When the divorce first happened, I remember wondering how I would ever see the good in the world again. Would I ever feel loved? Would I ever trust again? Would I see the beauty in the world? How could God allow a family to be torn apart after the birth of a child?
I remember wondering how I could believe in a God that would allow death and senseless tragedy and divorce in a world where He is supposedly in control, where He is supposed to love us and give us our hearts desires. How is this all possible in the brokenness?
I wish I could write a simple, poetic answer. I wish I had the words to comfort the brokenhearted. And if I had read what I am about to write a year ago, I would have said there is no way. That this isn’t possible. But here is the biggest lesson I have learned:
Be grateful for the pain.
Those first few weeks after Owen’s dad left were the most raw and painful moments of my 30 years. It was in those weeks that I doubted everything. I wasn’t sure how I could face my son who I had felt I had failed as a mother because his dad no longer wanted our family.

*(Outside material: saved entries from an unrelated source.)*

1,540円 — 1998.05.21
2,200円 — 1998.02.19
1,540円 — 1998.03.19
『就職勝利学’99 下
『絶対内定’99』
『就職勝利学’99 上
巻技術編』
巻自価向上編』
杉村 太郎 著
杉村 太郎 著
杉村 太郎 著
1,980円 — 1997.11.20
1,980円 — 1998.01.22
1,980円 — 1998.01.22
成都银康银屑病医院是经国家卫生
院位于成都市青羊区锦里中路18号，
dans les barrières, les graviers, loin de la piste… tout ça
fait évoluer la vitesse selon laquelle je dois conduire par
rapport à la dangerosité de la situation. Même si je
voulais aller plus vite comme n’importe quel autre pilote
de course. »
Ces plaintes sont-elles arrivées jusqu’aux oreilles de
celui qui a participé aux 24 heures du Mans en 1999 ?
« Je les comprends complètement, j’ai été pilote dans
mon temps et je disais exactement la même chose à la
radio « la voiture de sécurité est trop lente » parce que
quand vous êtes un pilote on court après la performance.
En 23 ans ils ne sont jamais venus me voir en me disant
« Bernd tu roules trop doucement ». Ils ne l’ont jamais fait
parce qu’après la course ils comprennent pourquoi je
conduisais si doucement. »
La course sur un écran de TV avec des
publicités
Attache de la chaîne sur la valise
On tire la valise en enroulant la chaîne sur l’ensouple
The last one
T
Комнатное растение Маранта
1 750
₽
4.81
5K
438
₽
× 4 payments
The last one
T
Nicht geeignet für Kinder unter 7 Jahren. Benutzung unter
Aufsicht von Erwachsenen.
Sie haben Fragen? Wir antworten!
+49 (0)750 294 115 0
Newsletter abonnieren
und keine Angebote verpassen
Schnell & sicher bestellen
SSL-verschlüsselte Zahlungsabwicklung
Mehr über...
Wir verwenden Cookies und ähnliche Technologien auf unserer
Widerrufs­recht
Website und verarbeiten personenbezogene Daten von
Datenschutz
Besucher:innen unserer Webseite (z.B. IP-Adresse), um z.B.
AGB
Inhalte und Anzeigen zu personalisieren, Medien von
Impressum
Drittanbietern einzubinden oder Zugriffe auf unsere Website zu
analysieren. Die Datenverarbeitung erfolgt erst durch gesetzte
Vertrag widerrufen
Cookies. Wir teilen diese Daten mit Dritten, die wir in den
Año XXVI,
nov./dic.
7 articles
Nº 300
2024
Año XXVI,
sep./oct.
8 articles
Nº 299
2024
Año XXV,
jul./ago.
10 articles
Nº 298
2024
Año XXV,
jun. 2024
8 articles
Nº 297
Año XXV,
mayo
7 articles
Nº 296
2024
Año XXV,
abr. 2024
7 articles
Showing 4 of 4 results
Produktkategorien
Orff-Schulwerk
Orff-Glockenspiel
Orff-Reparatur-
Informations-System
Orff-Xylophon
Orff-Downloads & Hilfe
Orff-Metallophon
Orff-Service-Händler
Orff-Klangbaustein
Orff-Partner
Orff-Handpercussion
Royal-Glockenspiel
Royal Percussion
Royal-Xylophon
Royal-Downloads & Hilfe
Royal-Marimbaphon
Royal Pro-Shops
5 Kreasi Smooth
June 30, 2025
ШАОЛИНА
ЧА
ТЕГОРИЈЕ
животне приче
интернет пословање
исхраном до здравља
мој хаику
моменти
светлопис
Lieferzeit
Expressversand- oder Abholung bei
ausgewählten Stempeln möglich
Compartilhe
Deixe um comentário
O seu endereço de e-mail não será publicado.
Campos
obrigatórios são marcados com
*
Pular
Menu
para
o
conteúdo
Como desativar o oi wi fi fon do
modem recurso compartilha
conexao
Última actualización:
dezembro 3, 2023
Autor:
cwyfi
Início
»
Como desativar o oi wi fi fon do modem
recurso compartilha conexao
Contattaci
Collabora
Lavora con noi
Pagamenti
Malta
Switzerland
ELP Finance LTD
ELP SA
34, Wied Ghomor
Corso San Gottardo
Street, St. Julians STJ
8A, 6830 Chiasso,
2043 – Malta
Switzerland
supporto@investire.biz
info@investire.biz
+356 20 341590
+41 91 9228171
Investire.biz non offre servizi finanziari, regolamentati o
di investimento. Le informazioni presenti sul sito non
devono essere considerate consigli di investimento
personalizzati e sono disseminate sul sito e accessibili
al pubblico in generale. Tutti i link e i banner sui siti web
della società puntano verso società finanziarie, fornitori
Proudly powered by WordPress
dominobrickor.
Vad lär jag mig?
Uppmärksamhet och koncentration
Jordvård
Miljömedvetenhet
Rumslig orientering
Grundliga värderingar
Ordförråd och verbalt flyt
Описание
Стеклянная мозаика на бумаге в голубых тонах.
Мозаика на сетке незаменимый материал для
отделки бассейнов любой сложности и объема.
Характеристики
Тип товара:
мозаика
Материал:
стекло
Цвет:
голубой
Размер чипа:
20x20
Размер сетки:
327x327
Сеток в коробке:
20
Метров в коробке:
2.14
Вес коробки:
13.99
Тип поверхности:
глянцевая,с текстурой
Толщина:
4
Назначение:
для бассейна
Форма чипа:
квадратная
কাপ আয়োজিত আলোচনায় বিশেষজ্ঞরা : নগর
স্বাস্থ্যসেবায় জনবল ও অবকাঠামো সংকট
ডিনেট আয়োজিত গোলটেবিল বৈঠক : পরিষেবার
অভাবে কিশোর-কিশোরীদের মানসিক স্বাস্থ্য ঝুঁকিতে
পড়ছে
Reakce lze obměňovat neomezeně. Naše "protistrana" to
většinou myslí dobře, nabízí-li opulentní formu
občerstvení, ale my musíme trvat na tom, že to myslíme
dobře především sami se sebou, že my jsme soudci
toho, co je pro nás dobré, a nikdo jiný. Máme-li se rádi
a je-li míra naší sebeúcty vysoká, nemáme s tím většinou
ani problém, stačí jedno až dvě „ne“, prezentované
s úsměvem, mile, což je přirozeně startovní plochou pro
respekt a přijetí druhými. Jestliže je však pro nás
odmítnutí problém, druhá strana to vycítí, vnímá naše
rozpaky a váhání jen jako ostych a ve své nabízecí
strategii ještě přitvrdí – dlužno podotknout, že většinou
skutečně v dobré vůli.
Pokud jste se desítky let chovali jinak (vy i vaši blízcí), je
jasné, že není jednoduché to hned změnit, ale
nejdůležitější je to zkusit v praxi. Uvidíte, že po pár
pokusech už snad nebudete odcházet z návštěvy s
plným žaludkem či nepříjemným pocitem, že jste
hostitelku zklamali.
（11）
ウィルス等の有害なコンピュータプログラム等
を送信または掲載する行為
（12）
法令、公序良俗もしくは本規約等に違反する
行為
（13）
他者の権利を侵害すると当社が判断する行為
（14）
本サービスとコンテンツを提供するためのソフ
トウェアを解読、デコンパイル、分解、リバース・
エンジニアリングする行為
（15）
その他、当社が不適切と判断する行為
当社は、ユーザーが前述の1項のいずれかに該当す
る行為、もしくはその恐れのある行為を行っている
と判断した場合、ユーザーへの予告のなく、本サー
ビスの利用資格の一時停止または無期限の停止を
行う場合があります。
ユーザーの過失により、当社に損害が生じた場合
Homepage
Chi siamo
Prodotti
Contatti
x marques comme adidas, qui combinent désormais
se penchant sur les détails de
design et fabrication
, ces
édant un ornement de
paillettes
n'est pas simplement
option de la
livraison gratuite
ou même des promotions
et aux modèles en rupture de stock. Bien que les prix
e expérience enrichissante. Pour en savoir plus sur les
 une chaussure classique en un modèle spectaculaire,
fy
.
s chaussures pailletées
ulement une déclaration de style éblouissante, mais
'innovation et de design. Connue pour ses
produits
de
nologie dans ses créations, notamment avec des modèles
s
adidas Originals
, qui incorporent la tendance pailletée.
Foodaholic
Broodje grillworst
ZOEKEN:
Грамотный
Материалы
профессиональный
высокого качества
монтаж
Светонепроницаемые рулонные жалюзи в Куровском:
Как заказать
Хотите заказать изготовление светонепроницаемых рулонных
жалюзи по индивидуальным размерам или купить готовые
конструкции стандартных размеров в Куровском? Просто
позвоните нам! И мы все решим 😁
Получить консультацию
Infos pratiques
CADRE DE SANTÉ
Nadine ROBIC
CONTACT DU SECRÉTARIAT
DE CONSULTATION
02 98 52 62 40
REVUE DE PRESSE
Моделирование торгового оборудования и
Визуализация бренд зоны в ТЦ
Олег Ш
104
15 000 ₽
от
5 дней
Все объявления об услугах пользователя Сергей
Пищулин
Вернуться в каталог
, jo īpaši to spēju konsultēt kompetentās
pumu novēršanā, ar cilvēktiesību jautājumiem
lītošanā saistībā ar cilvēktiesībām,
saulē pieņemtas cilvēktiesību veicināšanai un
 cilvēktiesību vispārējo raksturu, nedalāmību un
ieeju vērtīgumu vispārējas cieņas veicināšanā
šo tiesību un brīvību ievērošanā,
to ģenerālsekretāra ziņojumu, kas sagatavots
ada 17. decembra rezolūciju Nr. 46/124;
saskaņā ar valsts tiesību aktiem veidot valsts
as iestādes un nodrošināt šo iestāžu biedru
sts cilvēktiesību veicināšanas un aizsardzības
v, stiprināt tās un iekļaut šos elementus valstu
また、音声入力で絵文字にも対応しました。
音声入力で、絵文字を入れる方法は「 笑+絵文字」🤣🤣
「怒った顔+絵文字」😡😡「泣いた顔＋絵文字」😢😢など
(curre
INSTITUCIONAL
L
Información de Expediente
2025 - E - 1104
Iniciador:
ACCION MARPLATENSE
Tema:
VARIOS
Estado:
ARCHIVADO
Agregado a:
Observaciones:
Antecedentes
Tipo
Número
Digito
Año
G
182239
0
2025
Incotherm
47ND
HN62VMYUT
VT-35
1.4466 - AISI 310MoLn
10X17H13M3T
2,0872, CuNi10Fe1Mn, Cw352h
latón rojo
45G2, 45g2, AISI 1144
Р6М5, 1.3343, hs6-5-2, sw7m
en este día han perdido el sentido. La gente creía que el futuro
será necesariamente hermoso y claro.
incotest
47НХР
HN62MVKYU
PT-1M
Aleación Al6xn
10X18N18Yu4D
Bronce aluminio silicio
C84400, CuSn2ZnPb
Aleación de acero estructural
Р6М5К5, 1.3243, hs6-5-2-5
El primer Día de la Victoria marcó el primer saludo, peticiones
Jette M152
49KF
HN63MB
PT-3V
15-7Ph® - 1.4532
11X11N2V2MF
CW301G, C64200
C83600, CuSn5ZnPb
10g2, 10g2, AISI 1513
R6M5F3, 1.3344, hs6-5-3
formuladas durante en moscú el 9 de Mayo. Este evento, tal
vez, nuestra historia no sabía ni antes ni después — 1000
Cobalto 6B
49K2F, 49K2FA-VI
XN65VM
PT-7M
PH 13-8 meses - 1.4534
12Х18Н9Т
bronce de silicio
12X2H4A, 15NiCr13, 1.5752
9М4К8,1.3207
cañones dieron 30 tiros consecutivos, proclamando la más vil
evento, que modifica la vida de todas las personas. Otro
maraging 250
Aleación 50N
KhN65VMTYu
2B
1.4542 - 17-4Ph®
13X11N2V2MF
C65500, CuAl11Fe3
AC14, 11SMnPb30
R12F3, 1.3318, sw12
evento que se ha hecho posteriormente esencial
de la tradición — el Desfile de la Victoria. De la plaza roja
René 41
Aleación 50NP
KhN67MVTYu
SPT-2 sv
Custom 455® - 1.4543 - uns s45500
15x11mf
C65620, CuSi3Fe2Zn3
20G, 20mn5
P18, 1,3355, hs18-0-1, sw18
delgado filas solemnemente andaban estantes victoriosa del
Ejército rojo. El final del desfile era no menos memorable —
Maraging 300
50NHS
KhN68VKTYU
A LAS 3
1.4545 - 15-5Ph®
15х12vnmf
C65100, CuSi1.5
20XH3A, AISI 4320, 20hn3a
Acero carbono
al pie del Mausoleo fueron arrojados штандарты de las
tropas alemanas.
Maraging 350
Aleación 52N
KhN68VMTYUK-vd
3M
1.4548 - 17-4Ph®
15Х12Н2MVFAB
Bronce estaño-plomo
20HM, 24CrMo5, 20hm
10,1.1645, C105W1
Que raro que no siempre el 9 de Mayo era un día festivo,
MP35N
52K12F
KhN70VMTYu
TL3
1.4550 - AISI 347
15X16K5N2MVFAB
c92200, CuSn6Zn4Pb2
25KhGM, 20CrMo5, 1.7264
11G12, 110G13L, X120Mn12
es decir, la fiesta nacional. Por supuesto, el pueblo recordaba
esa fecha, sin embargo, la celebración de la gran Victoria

But those were also the weeks that begin to build my foundation for faith and for strength. I am grateful for that time. Because it showed me that there is truth to what doesn’t kill you makes me stronger. Those weeks and months after the initial shock showed me that I am broken, but I am also made beautiful and strong by a God who loves me, a God who loves all of us.
Fast forward to present day. Owen’s dad and I have made it to the other side of that pain. We are still working out the kinks in co-parenting. Our redemption story does not look like what I thought, but it is so much better. His dad and I now have the opportunity to give each other grace and forgiveness. We have the opportunity to find the love we deserve, just with different people. And in the middle of it all, we still love each other, just in a very different way.
Love and gratitude are what saved me this year. I don’t have any other explanation on how I can feel grateful for my divorce except for the fact that God is good and He provides. I cannot wait to see what is next on this journey. I know there will still be hard days, and days where I don’t see the joy and beauty in the world. But I will always hold on to hope, and the fact that God is good, and beauty will always rise from ash.